### Exercise text
###
Effects of Community Poverty

A number of recent studies suggest that high levels of poverty within the community can adversely affect children's development regardless of the quality of the individual family environment. For example, Brody and colleagues (2001) studied the influence of neighborhood characteristics on 10- and 11-year-old African American children in Iowa and Georgia. Their data suggest that children who lived in disadvantaged communities, whether urban or rural, were more likely to affiliate with antisocial peers than were children living in more affluent communities. Affiliating with antisocial peers had a negative effect on children's academic progress, even when those children came from nurturing, supportive families.
Swanson (2004) examined how community poverty affected high school completion for different ethnic groups. He found that high school graduation rates for African American students were more adversely affected by high-poverty environments than were graduation rates of white or Asian American students. The graduation rate for African Americans in very high-poverty school districts averaged approximately 50 percent, the lowest graduation level observed among the racial and ethnic groups studied.

Effects of Interrelated Community Factors

Shumow, Vandell, and Posner (1999) focused on how various community demographic characteristics affected the academic performance of students in the 3rd and 5th grades. Fifth grade students who lived in neighborhoods with lower average household incomes, lower adult education levels, more female-headed households, and more violent crime performed worse in school than did students who lived in neighborhoods with more socioeconomic resources and less crime. The 5th graders' academic performance correlated negatively with neighborhood risk even after controlling for demographic indicators of family risk, such as family income and employment status. This negative impact did not extend to the study's 3rd grade subjects, however. The researchers speculated that before students reached 5th grade, they spent more time in the home and had less opportunity to be influenced by the larger community.
Baker, McGee, Mitchell, and Stiff (2000) studied how a variety of community characteristics—including average family poverty level, average education level of adults, family median income, and students' socioeconomic status—affected the standardized test scores of 8th graders across Virginia. Community education level and students' socioeconomic status were the strongest predictors of success on standardized tests. The researchers concluded, however, that all of the factors studied were interrelated and that programs to optimize education opportunities for economically disadvantaged youth must address more than these two factors. They recommended implementing a holistic approach to adequately address the complex variables at work in communities.

Community Connections

Results of a study by Bickel, Smith, and Eagle (2002) suggest that high-poverty neighborhoods can vary in the kinds of support they give their residents and that supportive neighborhoods can mitigate the harmful effects of economic disadvantage on student achievement. These researchers examined the achievement test scores of 292 kindergarten students attending 12 elementary schools in two poor rural counties in western West Virginia. Some communities fit a conceptual model in which social accessibility and common outlook provided a supportive social order. In these communities, residents expected their relationships with their neighbors to be friendly, informal, socially useful, and based on similar worldviews. Controlling for family background and social class, the researchers found that as neighborhoods more closely approximated this model, students' early school achievement was enhanced. As neighborhoods departed from this model, achievement was diminished.
###
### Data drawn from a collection
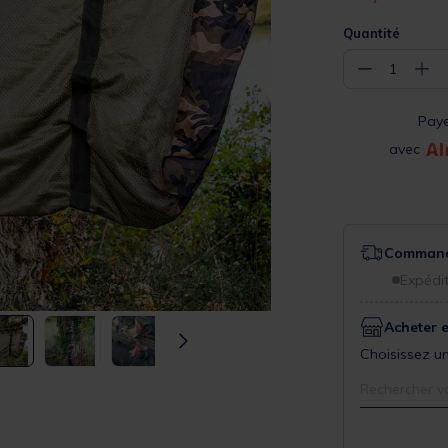
Quantité
−
+
1
Pay
avec
Commande
Expédit
Acheter 
Choisissez un
Rechercher v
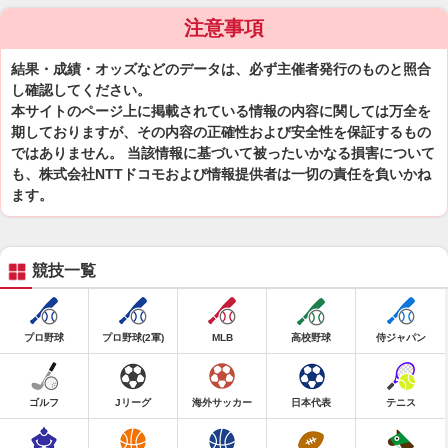
注意事項
結果・成績・オッズなどのデータは、必ず主催者発行のものと照合
し確認してください。
本サイトのページ上に掲載されている情報の内容に関しては万全を
期しておりますが、その内容の正確性および安全性を保証するもの
ではありません。 当該情報に基づいて被ったいかなる損害について
も、株式会社NTTドコモおよび情報提供者は一切の責任を負いかね
ます。
競技一覧
プロ野球
プロ野球(2軍)
MLB
高校野球
侍ジャパン
ゴルフ
Jリーグ
海外サッカー
日本代表
テニス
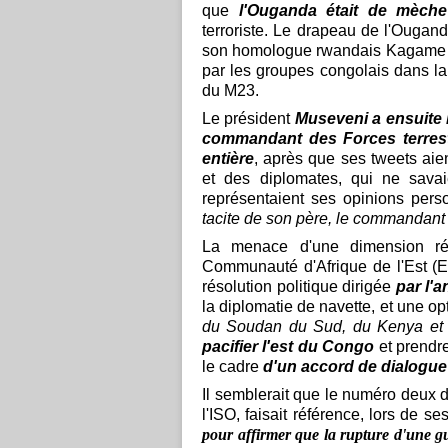
que
l'Ouganda était de mèch
terroriste. Le drapeau de l'Ougand
son homologue rwandais Kagame on
par les groupes congolais dans la
du M23.
Le président
Museveni a ensuite
commandant des Forces terres
entière
, après que ses tweets ai
et des diplomates, qui ne savaie
représentaient ses opinions perso
tacite de son père, le commandant
La menace d'une dimension régi
Communauté d'Afrique de l'Est (E
résolution politique dirigée
par l'
la diplomatie de navette, et une op
du Soudan du Sud, du Kenya et 
pacifier l'est du Congo
et prendr
le cadre
d'un accord de dialogue 
Il semblerait que le numéro deux 
l'ISO, faisait référence, lors de 
pour affirmer que la rupture d'une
###
### To do
1. Answer these questions from the text on community poverty and student achievement:
(a) How many kindergarten students' achievement test scores did Bickel, Smith, and Eagle (2002) examine?
(b) What was the approximate average graduation rate for African Americans in very high-poverty school districts in Swanson's (2004) study?
(c) Which two factors did Baker, McGee, Mitchell, and Stiff (2000) find to be the strongest predictors of success on standardized tests?
2. List every study cited in the text on community poverty and student achievement, giving the authors and the year for each.
3. In the text on community poverty and student achievement, Shumow, Vandell, and Posner found that neighborhood risk had a negative effect on 5th graders. What explanation did the researchers offer for why 3rd graders were not affected?
The rows aren't needed for this work.

### Solutions for each task
1.
(a) 292 kindergarten students
(b) Approximately 50 percent
(c) Community education level and students' socioeconomic status

2.
- Brody and colleagues (2001)
- Swanson (2004)
- Shumow, Vandell, and Posner (1999)
- Baker, McGee, Mitchell, and Stiff (2000)
- Bickel, Smith, and Eagle (2002)

3. The researchers speculated that children younger than 5th grade spent more time in the home. They therefore had less opportunity to be influenced by the larger community.